• DATASET EXTRACT

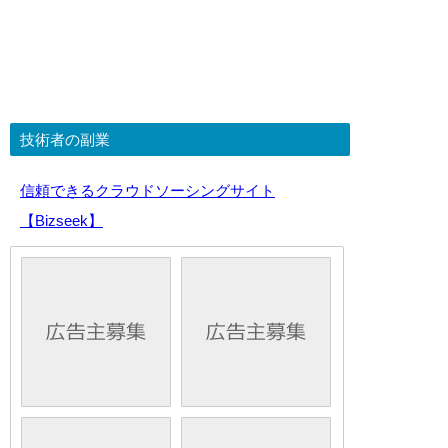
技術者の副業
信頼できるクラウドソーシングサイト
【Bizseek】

---

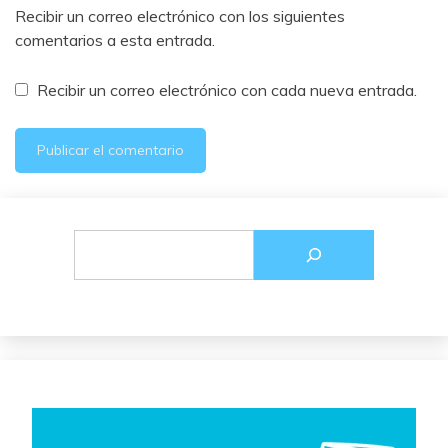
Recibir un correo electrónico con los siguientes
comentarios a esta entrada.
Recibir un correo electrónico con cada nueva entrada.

--

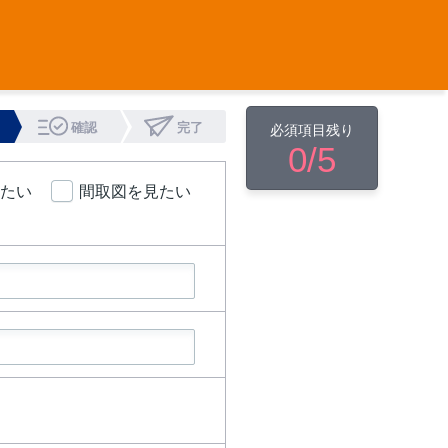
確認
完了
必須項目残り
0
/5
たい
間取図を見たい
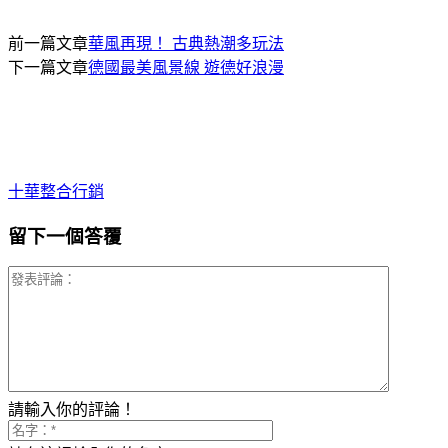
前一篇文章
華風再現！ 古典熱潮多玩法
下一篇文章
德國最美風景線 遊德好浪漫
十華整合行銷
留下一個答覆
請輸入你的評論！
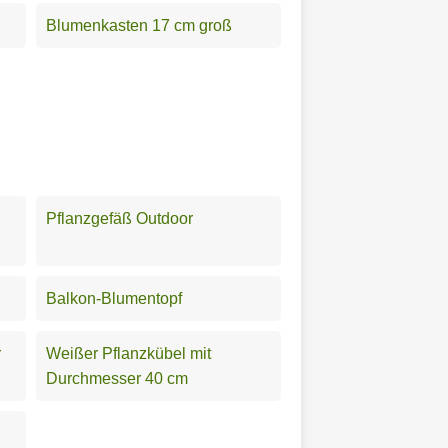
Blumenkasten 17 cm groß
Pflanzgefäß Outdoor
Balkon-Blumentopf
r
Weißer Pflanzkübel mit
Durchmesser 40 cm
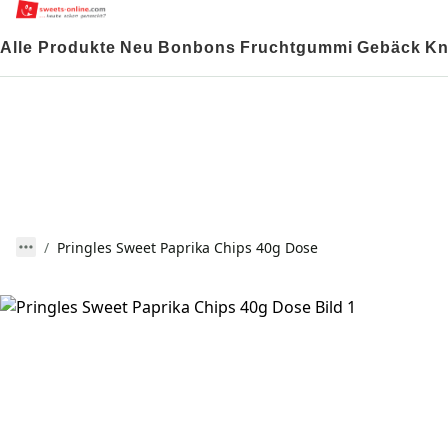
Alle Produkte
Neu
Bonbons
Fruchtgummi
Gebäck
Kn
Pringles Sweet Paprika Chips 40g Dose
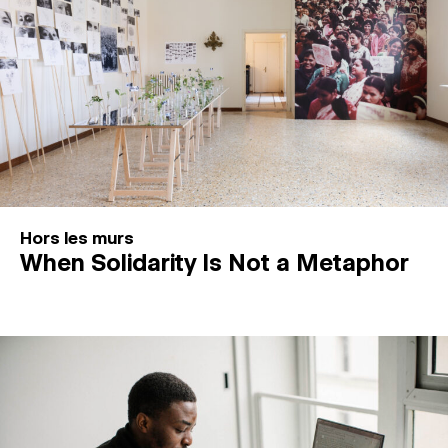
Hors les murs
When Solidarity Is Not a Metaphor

• INSTRUCTIONS FOR THE TASK
Gather every line above that contains the word "electrónico", and copy each one in full.

• ANSWER TO THIS EXERCISE
Recibir un correo electrónico con los siguientes
Recibir un correo electrónico con cada nueva entrada.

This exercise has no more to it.